Start your day with a protein-packed avocado and bacon omelet. Whisk eggs and cook them into a fluffy omelet, then fill it with slices of creamy avocado and crispy bacon. Season with salt, pepper, and fresh herbs like chives or parsley for an extra burst of flavor.
A bowl of thick Greek yogurt provides a creamy base for a low-carb breakfast. Top it with a mix of fresh berries, such as strawberries, blueberries, and raspberries, to add a natural sweetness and a dose of antioxidants.
These portable mini frittatas are perfect for busy mornings. Whisk together eggs and a splash of milk, then mix in chopped vegetables such as spinach, bell peppers, onions, and tomatoes. Pour the mixture into a greased muffin tin and bake until set.
Chia seed pudding is an easy, make-ahead breakfast that s both creamy and satisfying. Combine chia seeds with almond milk (or any preferred low-carb milk), and flavor with vanilla extract and a low-carb sweetener like stevia.
For a savory and elegant breakfast, use smoked salmon slices as a wrap for a filling of cream cheese. Spread a thin layer of cream cheese on each salmon slice, then roll them up and garnish with fresh dill and capers.

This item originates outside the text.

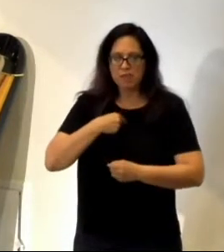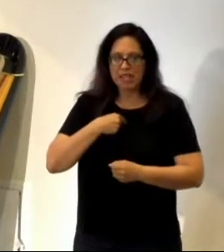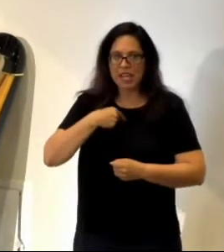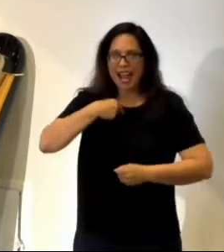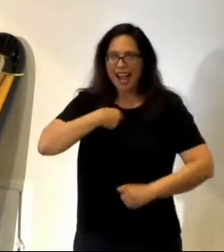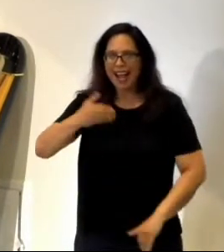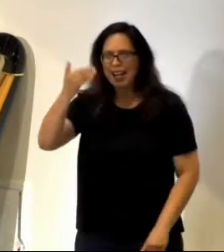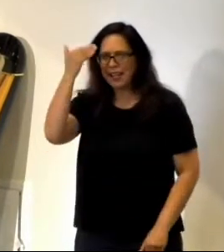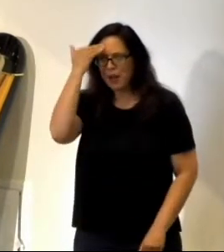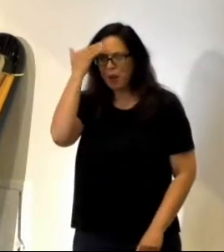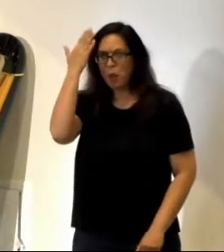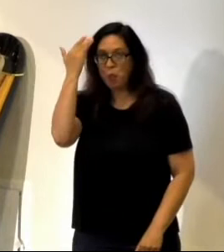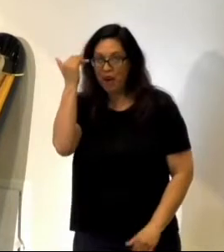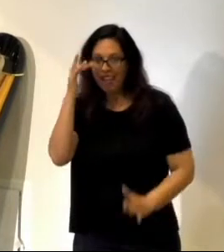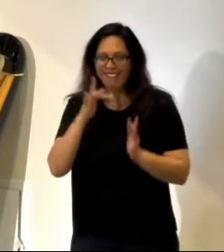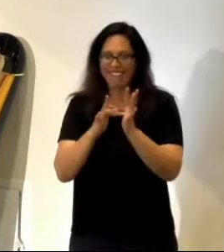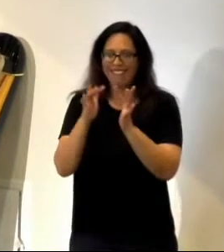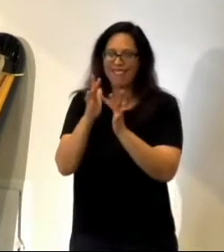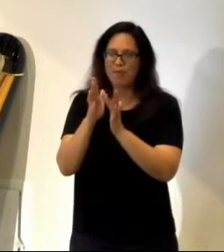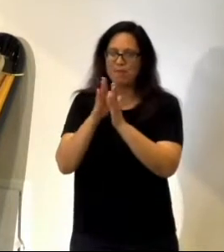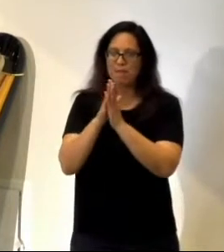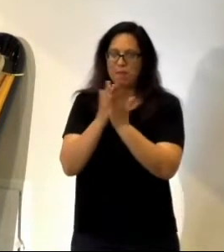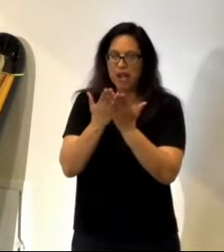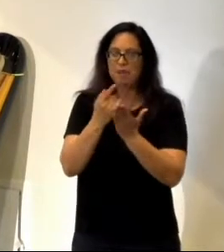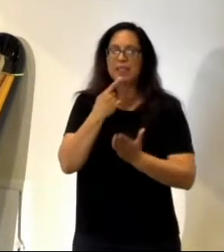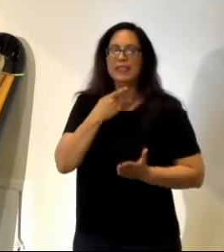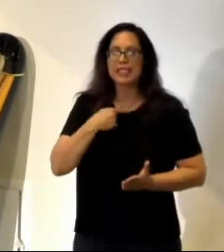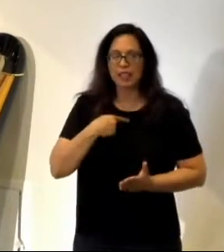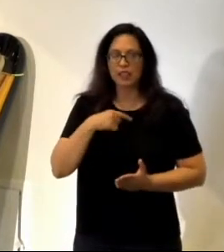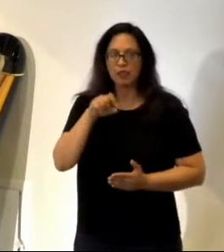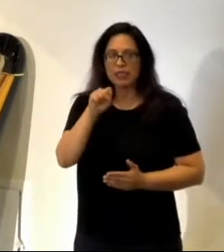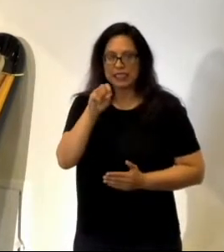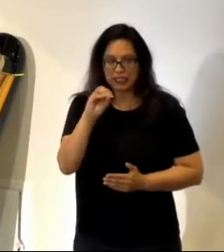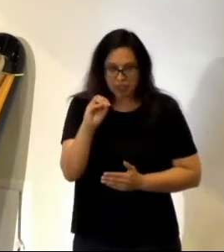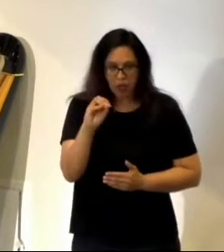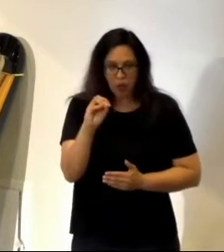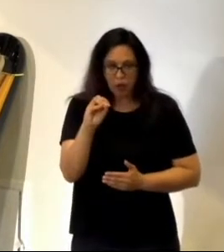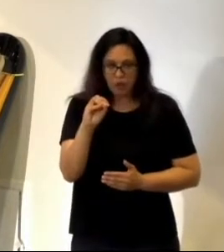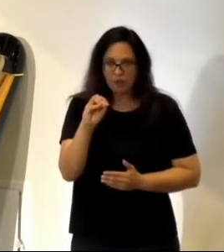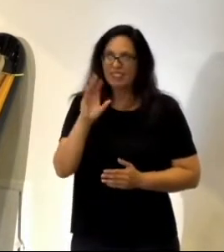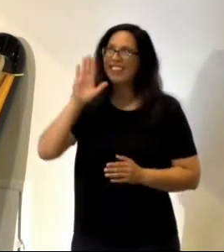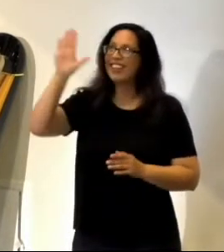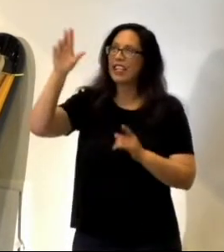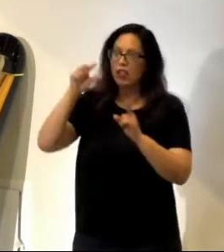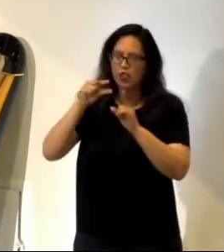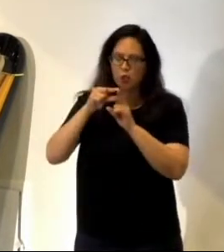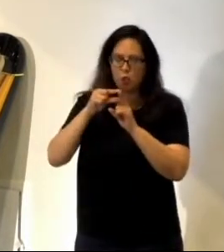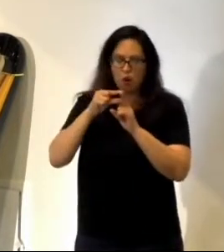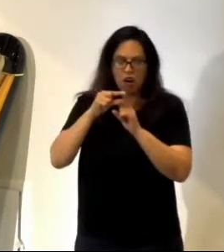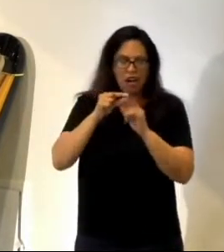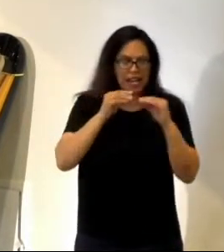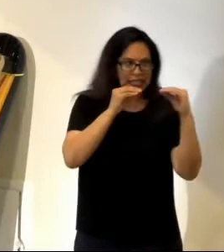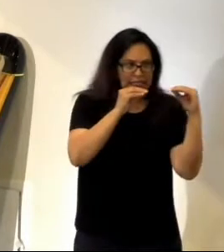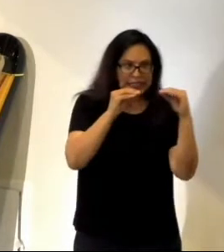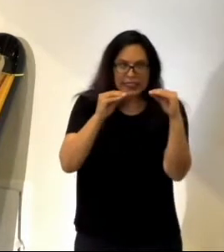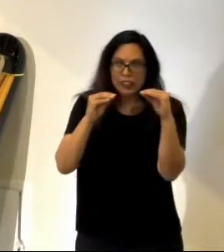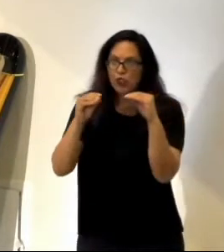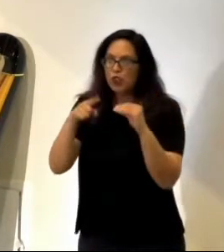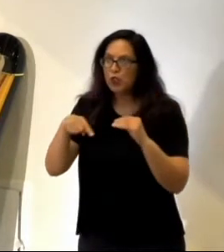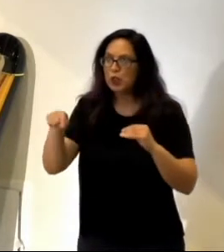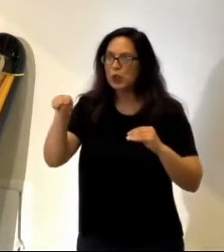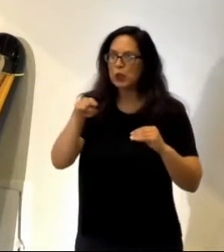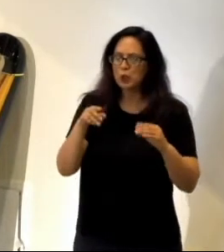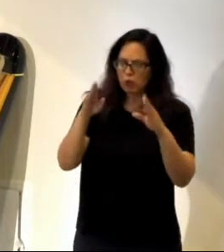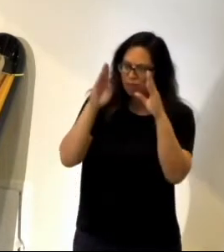Bible tells me so. It was his word. That's what taught you to listen to the voice of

Enjoy a stack of fluffy pancakes without the carbs by using almond flour. Mix almond flour with eggs, a pinch of baking powder, and a dash of cinnamon. Cook the batter on a greased skillet until golden brown.
Replace traditional potato hash browns with a low-carb version using cauliflower. Grate fresh cauliflower and mix it with an egg, shredded cheese, and seasonings like garlic powder, salt, and pepper.
Halve an avocado and remove the pit, creating a natural bowl. Fill each half with scrambled eggs mixed with diced tomatoes and chopped spinach. Top with shredded cheese and broil for a minute until the cheese is melted and bubbly.